▸ **SUPPLIED MATERIAL**
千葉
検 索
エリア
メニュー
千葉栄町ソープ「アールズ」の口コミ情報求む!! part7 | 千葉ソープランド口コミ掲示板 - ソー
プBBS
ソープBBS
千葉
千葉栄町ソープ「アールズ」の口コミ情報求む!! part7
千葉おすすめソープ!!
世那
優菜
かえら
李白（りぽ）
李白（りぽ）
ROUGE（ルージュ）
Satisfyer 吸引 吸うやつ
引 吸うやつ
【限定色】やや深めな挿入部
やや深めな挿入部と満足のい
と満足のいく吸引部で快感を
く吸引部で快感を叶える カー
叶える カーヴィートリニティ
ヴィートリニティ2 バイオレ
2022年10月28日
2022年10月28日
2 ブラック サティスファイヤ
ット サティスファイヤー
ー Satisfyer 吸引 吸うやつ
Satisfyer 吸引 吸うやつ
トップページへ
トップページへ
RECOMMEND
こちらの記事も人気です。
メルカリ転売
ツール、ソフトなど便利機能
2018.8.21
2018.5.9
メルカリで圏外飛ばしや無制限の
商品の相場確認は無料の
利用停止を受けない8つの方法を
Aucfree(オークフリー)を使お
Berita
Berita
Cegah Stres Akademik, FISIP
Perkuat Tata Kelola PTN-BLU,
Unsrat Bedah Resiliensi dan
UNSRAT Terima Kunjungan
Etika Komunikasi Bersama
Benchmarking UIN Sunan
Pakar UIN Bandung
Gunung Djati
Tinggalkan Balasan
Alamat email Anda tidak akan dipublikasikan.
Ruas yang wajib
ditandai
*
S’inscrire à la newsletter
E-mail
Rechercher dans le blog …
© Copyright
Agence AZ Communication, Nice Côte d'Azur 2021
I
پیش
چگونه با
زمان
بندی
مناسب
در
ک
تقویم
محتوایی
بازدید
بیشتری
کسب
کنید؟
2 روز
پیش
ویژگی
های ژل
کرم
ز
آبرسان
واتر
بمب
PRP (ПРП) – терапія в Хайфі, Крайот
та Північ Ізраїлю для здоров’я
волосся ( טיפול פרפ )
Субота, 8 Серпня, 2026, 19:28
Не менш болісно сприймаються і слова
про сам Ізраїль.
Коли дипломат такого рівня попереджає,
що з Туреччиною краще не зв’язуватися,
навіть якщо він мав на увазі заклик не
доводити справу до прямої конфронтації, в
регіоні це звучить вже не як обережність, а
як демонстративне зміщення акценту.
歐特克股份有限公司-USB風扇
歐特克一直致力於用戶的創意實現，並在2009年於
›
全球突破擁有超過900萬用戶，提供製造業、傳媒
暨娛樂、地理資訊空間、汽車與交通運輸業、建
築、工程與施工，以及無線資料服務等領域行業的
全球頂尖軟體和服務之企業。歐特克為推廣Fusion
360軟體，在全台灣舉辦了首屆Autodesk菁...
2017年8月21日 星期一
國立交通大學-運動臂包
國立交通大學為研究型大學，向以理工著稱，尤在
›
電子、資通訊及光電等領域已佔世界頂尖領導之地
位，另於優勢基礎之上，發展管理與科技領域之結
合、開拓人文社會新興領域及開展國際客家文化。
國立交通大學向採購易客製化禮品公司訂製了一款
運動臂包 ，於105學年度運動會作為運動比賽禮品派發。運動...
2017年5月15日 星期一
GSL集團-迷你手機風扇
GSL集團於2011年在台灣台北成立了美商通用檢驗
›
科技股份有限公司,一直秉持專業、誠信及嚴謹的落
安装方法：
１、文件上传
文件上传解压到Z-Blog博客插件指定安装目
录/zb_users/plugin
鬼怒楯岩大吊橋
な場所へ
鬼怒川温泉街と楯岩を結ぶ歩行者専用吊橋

▸ **TASK DIRECTIONS**
All that belongs in your answer is the stretch of entries above from the line with "Не менш болісно сприймаються і слова" through the line with "歐特克股份有限公司-USB風扇", printed exactly.

▸ **ANSWER BELOW**
Не менш болісно сприймаються і слова
про сам Ізраїль.
Коли дипломат такого рівня попереджає,
що з Туреччиною краще не зв’язуватися,
навіть якщо він мав на увазі заклик не
доводити справу до прямої конфронтації, в
регіоні це звучить вже не як обережність, а
як демонстративне зміщення акценту.
歐特克股份有限公司-USB風扇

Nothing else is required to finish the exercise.